There's no doubt mobile technologies have already made a big dent on our lives. However, research firm Gartner believes the impact of mobile technologies on our lives will continue to surge over the next couple of years. We look at ten mobile technologies to watch in 2010.

There's no doubt mobile technologies have already made a big dent on our lives.

Whether its checking is surfing the web from your netbook while at the airport, updating your Facebook status from your smartphone, or even reading a novel on an e-book reader.

According to research firm Gartner, the impact of mobile technologies on our lives looks set to continue to surge in the next couple of years too.

Gartner says investments in mobile applications and technologies will increase through 2011 as organisations emerge from the recession and begin spending again.

With this in mind, the research firm has picked out the 10 mobile technologies to watch in the coming years.

"We are highlighting these 10 mobile technologies that should be on every organisation's radar," said Nick Jones, vice president of Gartner.

Jones said the technologies were selected "because they will evolve in ways that affect corporate strategies, significant numbers of customers or employees will adopt or expect them, or they will address particular mobile challenges that organisations will face through 2011".

Bluetooth (3 and 4)

Two new Bluetooth versions will emerge by 2011: Bluetooth 3 will introduce 802.11 as a bearer for faster data transmission, and Bluetooth 4 will introduce a new low-energy (LE) mode that will still allow communication with other Bluetooth devices.

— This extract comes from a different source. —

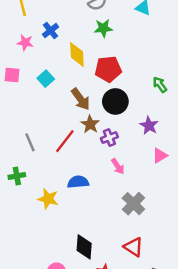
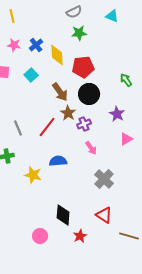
blue cross: (50, 31) -> (36, 45), moved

Both versions will include other technical improvements to improve battery life and security.

Gartner believes that Bluetooth 3 will be employed for activities that need a lot of bandwidth, such as downloading images and videos from handsets).

Bluetooth LE will offer functions, such as the ability to lock down a PC automatically as soon as the user moves away from the machine.

The mobile web

Gartner says that by 2011, over 85 percent of handsets shipped globally will include some form of browser.

Furthermore, in Europe and Japan, smartphones with sophisticated browsing capability and the ability to render conventional HTML sites in some manner will make up around 60 percent of handsets shipped.

The growth in smartphones with relatively large and high-resolution screens will encourage greater numbers of people to access conventional websites on mobile devices.

Mobile widgets

Widgets are web apps that use technologies such as JavaScript and HTML.

Many handsets support widgets running on their home screens, where they are easily visible and accessible.

Gartner says that despite the lack of standards, widgets provide a convenient way to deliver simple, connected applications, especially those involving real-time data updates such as weather forecasts, email notifications, marketing, blogs and information feeds.

"Because widgets exploit well-understood tools and technologies, they have lower entry barriers than complex native applications, and thus can be a good first step to assess the demand for an application on a specific platform before undertaking expensive native development," the research firm says.